Just this month, the FDA issued a publication and statement about stem cell research and clinical trials. Up to this point, stem cell therapy has been growing largely without regulation. Without regulation, many doctors are using stem cells in new ways that may or may not be effective. When doctors who are not regulated perform stem cell therapy on patients, they are putting themselves and the patients at risk for complications and legal negligence.
However, all of that is set to change in the coming months. The FDA has now announced that they will be regulating stem cell research and stem cell therapy. But what does this mean for the advancement of regenerative medicine?

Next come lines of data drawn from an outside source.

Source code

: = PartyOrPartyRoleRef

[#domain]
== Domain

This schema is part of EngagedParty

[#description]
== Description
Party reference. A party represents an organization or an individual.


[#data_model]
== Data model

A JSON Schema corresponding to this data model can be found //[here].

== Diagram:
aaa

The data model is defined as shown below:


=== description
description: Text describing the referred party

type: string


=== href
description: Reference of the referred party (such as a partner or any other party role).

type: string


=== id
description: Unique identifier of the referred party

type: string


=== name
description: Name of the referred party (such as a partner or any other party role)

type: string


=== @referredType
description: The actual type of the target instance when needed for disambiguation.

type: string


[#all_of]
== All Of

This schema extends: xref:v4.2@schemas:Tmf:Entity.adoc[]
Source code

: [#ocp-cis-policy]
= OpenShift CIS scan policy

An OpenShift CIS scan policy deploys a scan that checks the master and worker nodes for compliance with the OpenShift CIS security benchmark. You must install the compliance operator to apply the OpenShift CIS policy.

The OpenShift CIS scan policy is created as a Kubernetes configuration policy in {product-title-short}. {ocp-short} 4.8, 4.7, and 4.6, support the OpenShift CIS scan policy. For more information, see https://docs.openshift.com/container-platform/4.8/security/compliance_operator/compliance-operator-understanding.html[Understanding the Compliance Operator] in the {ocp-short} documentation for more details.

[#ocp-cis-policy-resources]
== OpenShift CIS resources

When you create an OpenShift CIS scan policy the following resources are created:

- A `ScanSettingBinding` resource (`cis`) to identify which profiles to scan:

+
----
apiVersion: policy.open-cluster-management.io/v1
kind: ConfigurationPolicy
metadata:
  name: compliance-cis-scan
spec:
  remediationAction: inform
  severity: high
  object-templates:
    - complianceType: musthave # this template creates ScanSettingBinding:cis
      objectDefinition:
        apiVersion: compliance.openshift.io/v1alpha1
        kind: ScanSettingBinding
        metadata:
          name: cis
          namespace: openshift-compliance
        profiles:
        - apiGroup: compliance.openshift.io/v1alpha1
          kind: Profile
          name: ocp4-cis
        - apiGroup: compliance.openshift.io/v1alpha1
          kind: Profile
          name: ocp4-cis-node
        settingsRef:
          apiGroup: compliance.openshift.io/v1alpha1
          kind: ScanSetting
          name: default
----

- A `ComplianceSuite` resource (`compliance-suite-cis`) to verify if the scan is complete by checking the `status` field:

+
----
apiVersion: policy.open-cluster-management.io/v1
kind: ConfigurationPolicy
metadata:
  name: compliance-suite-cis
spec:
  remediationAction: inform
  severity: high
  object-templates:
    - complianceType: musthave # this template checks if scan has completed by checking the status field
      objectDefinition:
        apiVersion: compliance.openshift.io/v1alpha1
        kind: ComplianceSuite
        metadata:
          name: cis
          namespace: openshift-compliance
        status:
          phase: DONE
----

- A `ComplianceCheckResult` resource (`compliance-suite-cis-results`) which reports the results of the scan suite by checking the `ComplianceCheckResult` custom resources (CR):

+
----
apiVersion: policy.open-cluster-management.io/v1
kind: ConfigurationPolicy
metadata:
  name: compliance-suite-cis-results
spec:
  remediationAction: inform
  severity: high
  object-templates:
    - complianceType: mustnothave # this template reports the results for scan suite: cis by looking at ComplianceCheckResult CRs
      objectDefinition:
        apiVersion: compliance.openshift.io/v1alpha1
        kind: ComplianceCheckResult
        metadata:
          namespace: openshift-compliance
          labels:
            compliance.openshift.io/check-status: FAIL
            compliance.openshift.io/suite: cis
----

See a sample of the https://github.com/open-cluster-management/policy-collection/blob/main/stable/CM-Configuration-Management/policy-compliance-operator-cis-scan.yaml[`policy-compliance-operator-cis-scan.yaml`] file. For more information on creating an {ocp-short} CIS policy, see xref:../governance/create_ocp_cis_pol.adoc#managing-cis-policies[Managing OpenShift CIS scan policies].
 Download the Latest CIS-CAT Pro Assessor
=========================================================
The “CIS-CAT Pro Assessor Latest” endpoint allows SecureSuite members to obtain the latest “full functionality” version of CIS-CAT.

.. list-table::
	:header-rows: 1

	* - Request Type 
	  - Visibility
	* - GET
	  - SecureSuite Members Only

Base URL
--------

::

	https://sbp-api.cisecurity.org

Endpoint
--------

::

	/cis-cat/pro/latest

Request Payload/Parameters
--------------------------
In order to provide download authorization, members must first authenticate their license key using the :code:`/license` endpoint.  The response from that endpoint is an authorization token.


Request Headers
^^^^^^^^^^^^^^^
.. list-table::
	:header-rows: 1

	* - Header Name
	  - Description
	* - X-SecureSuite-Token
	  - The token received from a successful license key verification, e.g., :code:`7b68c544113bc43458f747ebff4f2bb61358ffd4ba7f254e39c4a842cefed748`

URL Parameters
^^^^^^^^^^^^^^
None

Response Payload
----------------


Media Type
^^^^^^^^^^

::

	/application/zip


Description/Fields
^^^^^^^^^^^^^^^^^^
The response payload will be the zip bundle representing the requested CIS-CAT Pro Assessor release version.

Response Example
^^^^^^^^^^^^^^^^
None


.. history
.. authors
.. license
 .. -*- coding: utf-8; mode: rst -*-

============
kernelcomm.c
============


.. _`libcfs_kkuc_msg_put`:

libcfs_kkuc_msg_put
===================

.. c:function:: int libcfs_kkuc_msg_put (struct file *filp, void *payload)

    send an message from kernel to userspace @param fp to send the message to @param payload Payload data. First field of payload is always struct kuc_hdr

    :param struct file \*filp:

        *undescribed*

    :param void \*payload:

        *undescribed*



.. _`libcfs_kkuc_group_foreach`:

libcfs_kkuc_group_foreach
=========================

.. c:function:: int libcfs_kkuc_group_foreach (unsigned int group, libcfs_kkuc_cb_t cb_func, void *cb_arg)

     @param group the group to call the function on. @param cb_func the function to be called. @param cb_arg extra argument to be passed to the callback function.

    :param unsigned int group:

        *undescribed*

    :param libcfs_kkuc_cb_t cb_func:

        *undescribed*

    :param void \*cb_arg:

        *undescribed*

The most important aspect about this coming regulation is that it paves the way for thorough and legal human clinical trials to determine exactly what stem cells can do and what they can treat. Thus far, clinical trials have been few and far between because the FDA has not had a hand in approving them. This is all set to change fairly quickly, as the FDA begins reviewing and approving human clinical trials in regenerative medicine.
Another key advancement that we will see in regenerative medicine with this new policy is that doctors offering stem cell treatments may be more limited in what they can do or say when it comes to stem cells. The FDA has yet to approve any stem cell therapy for any medical condition with the exception of bone marrow transplants for those with leukemia.